In den Schulen war die Sorge gewachsen, dass sich das Infektionsgeschehen aufgrund der Lockerungen verschärfen könnte. „Wenn die Quarantänepflicht gestrichen wird, fällt eine weitere Maßnahme weg, die die Gesundheit der Beschäftigten an Schulen sowie der Kinder und Jugendlichen und deren Eltern schützen soll“, sagte die Vorsitzende der Gewerkschaft Erziehung und Wissenschaft (GEW), Maike Finnern, dem RND. „Erst vor wenigen Tagen ist die Maskenpflicht, ein einfaches, aber wirksames Mittel des Infektionsschutzes aufgegeben worden.“ So könne das Infektionsgeschehen an Schulen nicht weiter eingedämmt werden.
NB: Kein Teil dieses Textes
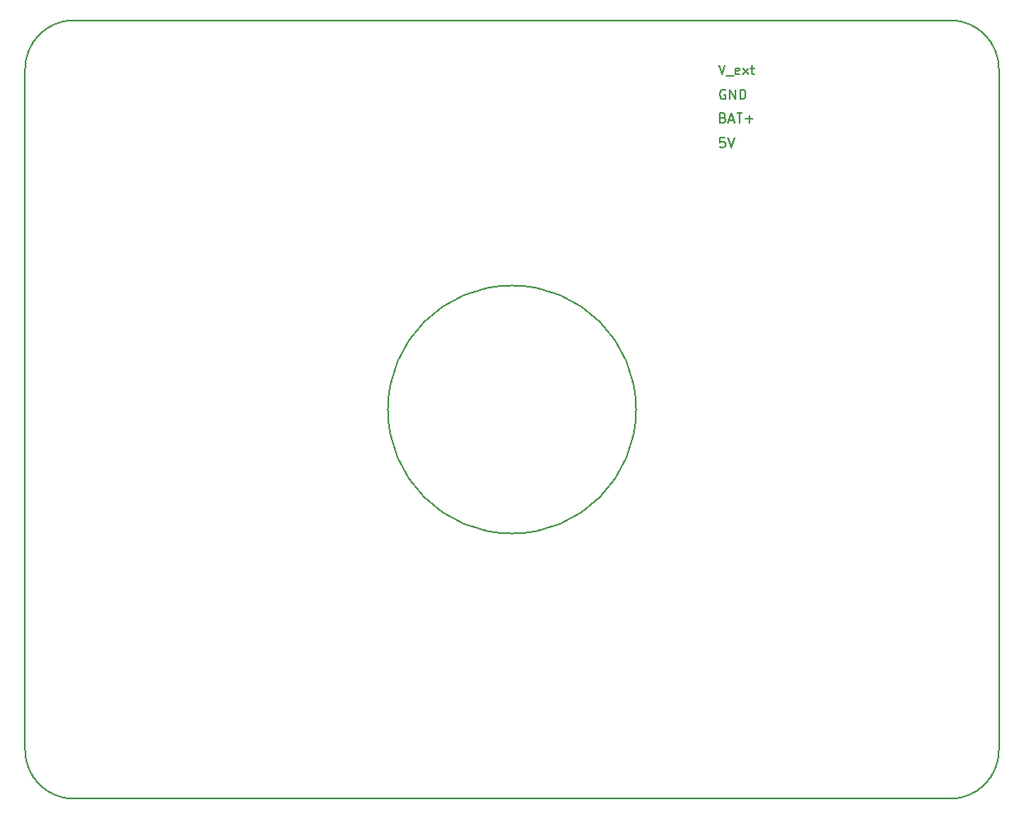
<source format=gbr>
%TF.GenerationSoftware,KiCad,Pcbnew,(5.1.6)-1*%
%TF.CreationDate,2021-02-27T16:35:54+01:00*%
%TF.ProjectId,07_LBAM_DFR,30375f4c-4241-44d5-9f44-46522e6b6963,rev?*%
%TF.SameCoordinates,Original*%
%TF.FileFunction,Legend,Bot*%
%TF.FilePolarity,Positive*%
%FSLAX46Y46*%
G04 Gerber Fmt 4.6, Leading zero omitted, Abs format (unit mm)*
G04 Created by KiCad (PCBNEW (5.1.6)-1) date 2021-02-27 16:35:54*
%MOMM*%
%LPD*%
G01*
G04 APERTURE LIST*
%TA.AperFunction,Profile*%
%ADD10C,0.150000*%
%TD*%
%ADD11C,0.150000*%
G04 APERTURE END LIST*
D10*
X162747549Y-105000000D02*
G75*
G03*
X162747549Y-105000000I-12747549J0D01*
G01*
X180000000Y-65000000D02*
X195000000Y-65000000D01*
X157000000Y-65000000D02*
X180000000Y-65000000D01*
X195000000Y-65000000D02*
G75*
G02*
X200000000Y-70000000I0J-5000000D01*
G01*
X200000000Y-140000000D02*
G75*
G02*
X195000000Y-145000000I-5000000J0D01*
G01*
X105000000Y-145000000D02*
G75*
G02*
X100000000Y-140000000I0J5000000D01*
G01*
X100000000Y-70000000D02*
G75*
G02*
X105000000Y-65000000I5000000J0D01*
G01*
X100000000Y-140000000D02*
X100000000Y-70000000D01*
X195000000Y-145000000D02*
X105000000Y-145000000D01*
X200000000Y-70000000D02*
X200000000Y-140000000D01*
X105000000Y-65000000D02*
X157000000Y-65000000D01*
%TO.C,U4*%
D11*
X171905095Y-72167000D02*
X171809857Y-72119380D01*
X171667000Y-72119380D01*
X171524142Y-72167000D01*
X171428904Y-72262238D01*
X171381285Y-72357476D01*
X171333666Y-72547952D01*
X171333666Y-72690809D01*
X171381285Y-72881285D01*
X171428904Y-72976523D01*
X171524142Y-73071761D01*
X171667000Y-73119380D01*
X171762238Y-73119380D01*
X171905095Y-73071761D01*
X171952714Y-73024142D01*
X171952714Y-72690809D01*
X171762238Y-72690809D01*
X172381285Y-73119380D02*
X172381285Y-72119380D01*
X172952714Y-73119380D01*
X172952714Y-72119380D01*
X173428904Y-73119380D02*
X173428904Y-72119380D01*
X173667000Y-72119380D01*
X173809857Y-72167000D01*
X173905095Y-72262238D01*
X173952714Y-72357476D01*
X174000333Y-72547952D01*
X174000333Y-72690809D01*
X173952714Y-72881285D01*
X173905095Y-72976523D01*
X173809857Y-73071761D01*
X173667000Y-73119380D01*
X173428904Y-73119380D01*
X171214666Y-69579380D02*
X171548000Y-70579380D01*
X171881333Y-69579380D01*
X171976571Y-70674619D02*
X172738476Y-70674619D01*
X173357523Y-70531761D02*
X173262285Y-70579380D01*
X173071809Y-70579380D01*
X172976571Y-70531761D01*
X172928952Y-70436523D01*
X172928952Y-70055571D01*
X172976571Y-69960333D01*
X173071809Y-69912714D01*
X173262285Y-69912714D01*
X173357523Y-69960333D01*
X173405142Y-70055571D01*
X173405142Y-70150809D01*
X172928952Y-70246047D01*
X173738476Y-70579380D02*
X174262285Y-69912714D01*
X173738476Y-69912714D02*
X174262285Y-70579380D01*
X174500380Y-69912714D02*
X174881333Y-69912714D01*
X174643238Y-69579380D02*
X174643238Y-70436523D01*
X174690857Y-70531761D01*
X174786095Y-70579380D01*
X174881333Y-70579380D01*
X171690857Y-75008571D02*
X171833714Y-75056190D01*
X171881333Y-75103809D01*
X171928952Y-75199047D01*
X171928952Y-75341904D01*
X171881333Y-75437142D01*
X171833714Y-75484761D01*
X171738476Y-75532380D01*
X171357523Y-75532380D01*
X171357523Y-74532380D01*
X171690857Y-74532380D01*
X171786095Y-74580000D01*
X171833714Y-74627619D01*
X171881333Y-74722857D01*
X171881333Y-74818095D01*
X171833714Y-74913333D01*
X171786095Y-74960952D01*
X171690857Y-75008571D01*
X171357523Y-75008571D01*
X172309904Y-75246666D02*
X172786095Y-75246666D01*
X172214666Y-75532380D02*
X172548000Y-74532380D01*
X172881333Y-75532380D01*
X173071809Y-74532380D02*
X173643238Y-74532380D01*
X173357523Y-75532380D02*
X173357523Y-74532380D01*
X173976571Y-75151428D02*
X174738476Y-75151428D01*
X174357523Y-75532380D02*
X174357523Y-74770476D01*
X171841523Y-77072380D02*
X171365333Y-77072380D01*
X171317714Y-77548571D01*
X171365333Y-77500952D01*
X171460571Y-77453333D01*
X171698666Y-77453333D01*
X171793904Y-77500952D01*
X171841523Y-77548571D01*
X171889142Y-77643809D01*
X171889142Y-77881904D01*
X171841523Y-77977142D01*
X171793904Y-78024761D01*
X171698666Y-78072380D01*
X171460571Y-78072380D01*
X171365333Y-78024761D01*
X171317714Y-77977142D01*
X172174857Y-77072380D02*
X172508190Y-78072380D01*
X172841523Y-77072380D01*
%TD*%
M02*

</source>
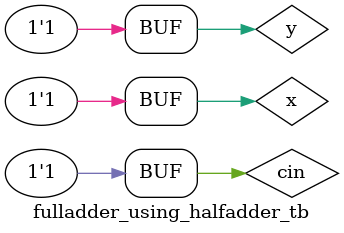
<source format=v>
module FULLADDER_USING_HALFADDER(a,b,cin,s,cout);
  input a,b,cin;
  output s,cout;
  
  wire w1,w2,w3;
  
  HALFADDER h1(a,b,w1,w2);
  HALFADDER h2(w1,cin,s,w3);
  
  OR o1(w2,w3,cout);

endmodule

module fulladder_using_halfadder_tb;
  reg x,y,cin;
  wire s,cout;
  FULLADDER_USING_HALFADDER f1(x,y,cin,s,cout);
  initial
    begin
       x=0; y=0; cin=0;
     #50  x=0; y=0; cin=1;
     #50  x=0; y=1; cin=0;
     #50  x=0; y=1; cin=1;
     #50  x=1; y=0; cin=0;
     #50  x=1; y=0; cin=1;
     #50  x=1; y=1; cin=0;
     #50  x=1; y=1; cin=1;
     
   end
   
   
  initial
   $monitor("Time:%d, Value of x = %b, Value of y = %o, Value of cin = %b, Value of s=%d,Value of cout=%d", $time,x,y,cin,s,cout);
 endmodule
</source>
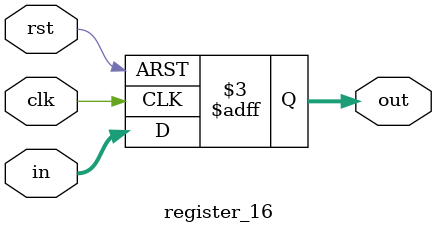
<source format=v>
`timescale 1ps/1ps

module register_16 (in, out, rst, clk);

	input rst, clk;
	input [15:0] in;
	output [15:0] out;
	reg [15:0] out;

  always @ (negedge rst or posedge clk) begin
	
      if(rst == 0)begin
      	out <= #1 16'b000000000000000;
      end
      else begin
      	out <= #1 in;
      end

  end

endmodule

</source>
Gleichwohl betonte die Schulgewerkschafterin: „Eine belastbare Bewertung der Aufhebung der Quarantänepflicht ist aktuell schwierig, da diese erst in vier Wochen greifen wird.“ Heute sei kaum einzuschätzen, wie sich Inzidenzwerte und Hospitalisierungsrate bis zu diesem Zeitpunkt entwickeln werden.

Anmerkung: Wir haben den Artikel nach Lauterbachs Rücknahme der Entscheidung nochmal aktualisiert.